__WORK TASK__
Will you print each of the records below again, word for word, with nothing altered?

Segment Start: GIVEN RECORDS

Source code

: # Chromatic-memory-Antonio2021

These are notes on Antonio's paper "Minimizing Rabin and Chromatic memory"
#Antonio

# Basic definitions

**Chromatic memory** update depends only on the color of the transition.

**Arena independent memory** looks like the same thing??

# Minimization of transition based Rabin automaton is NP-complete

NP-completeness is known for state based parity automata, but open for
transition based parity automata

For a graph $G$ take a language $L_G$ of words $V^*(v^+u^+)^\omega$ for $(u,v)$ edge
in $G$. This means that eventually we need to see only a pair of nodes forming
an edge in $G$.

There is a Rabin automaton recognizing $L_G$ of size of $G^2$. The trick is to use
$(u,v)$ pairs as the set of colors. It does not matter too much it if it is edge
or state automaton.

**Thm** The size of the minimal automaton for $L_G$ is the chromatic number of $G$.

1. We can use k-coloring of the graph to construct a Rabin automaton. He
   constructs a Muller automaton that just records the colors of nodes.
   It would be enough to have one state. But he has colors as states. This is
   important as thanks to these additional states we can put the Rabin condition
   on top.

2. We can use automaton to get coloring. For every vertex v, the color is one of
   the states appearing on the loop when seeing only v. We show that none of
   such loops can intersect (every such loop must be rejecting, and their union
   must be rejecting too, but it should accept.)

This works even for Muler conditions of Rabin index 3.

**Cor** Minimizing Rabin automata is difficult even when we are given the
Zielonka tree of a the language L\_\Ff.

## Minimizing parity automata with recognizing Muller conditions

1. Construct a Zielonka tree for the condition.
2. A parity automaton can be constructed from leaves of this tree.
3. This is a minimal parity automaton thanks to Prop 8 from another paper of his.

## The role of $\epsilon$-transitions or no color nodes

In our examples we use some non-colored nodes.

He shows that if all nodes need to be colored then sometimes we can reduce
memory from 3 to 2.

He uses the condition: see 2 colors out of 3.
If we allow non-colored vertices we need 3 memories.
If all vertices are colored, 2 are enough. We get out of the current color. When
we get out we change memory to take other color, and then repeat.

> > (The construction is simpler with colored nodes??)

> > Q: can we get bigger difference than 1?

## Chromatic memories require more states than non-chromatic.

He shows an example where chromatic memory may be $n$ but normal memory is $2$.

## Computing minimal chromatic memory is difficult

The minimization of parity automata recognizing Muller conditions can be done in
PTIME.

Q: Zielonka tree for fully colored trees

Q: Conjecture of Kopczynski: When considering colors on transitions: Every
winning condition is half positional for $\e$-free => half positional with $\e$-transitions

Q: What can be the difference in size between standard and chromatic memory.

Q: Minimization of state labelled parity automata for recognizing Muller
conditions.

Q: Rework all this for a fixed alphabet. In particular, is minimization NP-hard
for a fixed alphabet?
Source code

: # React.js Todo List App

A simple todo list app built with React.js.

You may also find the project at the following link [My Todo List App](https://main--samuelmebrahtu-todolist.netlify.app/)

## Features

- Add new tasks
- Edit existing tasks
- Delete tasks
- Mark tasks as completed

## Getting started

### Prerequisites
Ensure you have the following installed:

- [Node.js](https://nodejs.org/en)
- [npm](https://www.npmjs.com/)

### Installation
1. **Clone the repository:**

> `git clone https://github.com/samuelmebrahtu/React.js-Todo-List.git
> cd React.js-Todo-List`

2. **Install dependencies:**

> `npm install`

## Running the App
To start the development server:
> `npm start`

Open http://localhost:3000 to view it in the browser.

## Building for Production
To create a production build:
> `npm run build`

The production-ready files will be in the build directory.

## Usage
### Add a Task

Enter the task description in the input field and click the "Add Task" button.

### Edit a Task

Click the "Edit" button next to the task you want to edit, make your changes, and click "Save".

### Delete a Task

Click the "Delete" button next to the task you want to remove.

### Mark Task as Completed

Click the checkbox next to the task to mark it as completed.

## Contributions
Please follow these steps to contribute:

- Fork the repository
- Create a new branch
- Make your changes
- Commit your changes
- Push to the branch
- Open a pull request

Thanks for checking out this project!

Segment End: GIVEN RECORDS

__RESULT FOR THIS EXERCISE__
Source code

: # Chromatic-memory-Antonio2021

These are notes on Antonio's paper "Minimizing Rabin and Chromatic memory"
#Antonio

# Basic definitions

**Chromatic memory** update depends only on the color of the transition.

**Arena independent memory** looks like the same thing??

# Minimization of transition based Rabin automaton is NP-complete

NP-completeness is known for state based parity automata, but open for
transition based parity automata

For a graph $G$ take a language $L_G$ of words $V^*(v^+u^+)^\omega$ for $(u,v)$ edge
in $G$. This means that eventually we need to see only a pair of nodes forming
an edge in $G$.

There is a Rabin automaton recognizing $L_G$ of size of $G^2$. The trick is to use
$(u,v)$ pairs as the set of colors. It does not matter too much it if it is edge
or state automaton.

**Thm** The size of the minimal automaton for $L_G$ is the chromatic number of $G$.

1. We can use k-coloring of the graph to construct a Rabin automaton. He
   constructs a Muller automaton that just records the colors of nodes.
   It would be enough to have one state. But he has colors as states. This is
   important as thanks to these additional states we can put the Rabin condition
   on top.

2. We can use automaton to get coloring. For every vertex v, the color is one of
   the states appearing on the loop when seeing only v. We show that none of
   such loops can intersect (every such loop must be rejecting, and their union
   must be rejecting too, but it should accept.)

This works even for Muler conditions of Rabin index 3.

**Cor** Minimizing Rabin automata is difficult even when we are given the
Zielonka tree of a the language L\_\Ff.

## Minimizing parity automata with recognizing Muller conditions

1. Construct a Zielonka tree for the condition.
2. A parity automaton can be constructed from leaves of this tree.
3. This is a minimal parity automaton thanks to Prop 8 from another paper of his.

## The role of $\epsilon$-transitions or no color nodes

In our examples we use some non-colored nodes.

He shows that if all nodes need to be colored then sometimes we can reduce
memory from 3 to 2.

He uses the condition: see 2 colors out of 3.
If we allow non-colored vertices we need 3 memories.
If all vertices are colored, 2 are enough. We get out of the current color. When
we get out we change memory to take other color, and then repeat.

> > (The construction is simpler with colored nodes??)

> > Q: can we get bigger difference than 1?

## Chromatic memories require more states than non-chromatic.

He shows an example where chromatic memory may be $n$ but normal memory is $2$.

## Computing minimal chromatic memory is difficult

The minimization of parity automata recognizing Muller conditions can be done in
PTIME.

Q: Zielonka tree for fully colored trees

Q: Conjecture of Kopczynski: When considering colors on transitions: Every
winning condition is half positional for $\e$-free => half positional with $\e$-transitions

Q: What can be the difference in size between standard and chromatic memory.

Q: Minimization of state labelled parity automata for recognizing Muller
conditions.

Q: Rework all this for a fixed alphabet. In particular, is minimization NP-hard
for a fixed alphabet?
Source code

: # React.js Todo List App

A simple todo list app built with React.js.

You may also find the project at the following link [My Todo List App](https://main--samuelmebrahtu-todolist.netlify.app/)

## Features

- Add new tasks
- Edit existing tasks
- Delete tasks
- Mark tasks as completed

## Getting started

### Prerequisites
Ensure you have the following installed:

- [Node.js](https://nodejs.org/en)
- [npm](https://www.npmjs.com/)

### Installation
1. **Clone the repository:**

> `git clone https://github.com/samuelmebrahtu/React.js-Todo-List.git
> cd React.js-Todo-List`

2. **Install dependencies:**

> `npm install`

## Running the App
To start the development server:
> `npm start`

Open http://localhost:3000 to view it in the browser.

## Building for Production
To create a production build:
> `npm run build`

The production-ready files will be in the build directory.

## Usage
### Add a Task

Enter the task description in the input field and click the "Add Task" button.

### Edit a Task

Click the "Edit" button next to the task you want to edit, make your changes, and click "Save".

### Delete a Task

Click the "Delete" button next to the task you want to remove.

### Mark Task as Completed

Click the checkbox next to the task to mark it as completed.

## Contributions
Please follow these steps to contribute:

- Fork the repository
- Create a new branch
- Make your changes
- Commit your changes
- Push to the branch
- Open a pull request

Thanks for checking out this project!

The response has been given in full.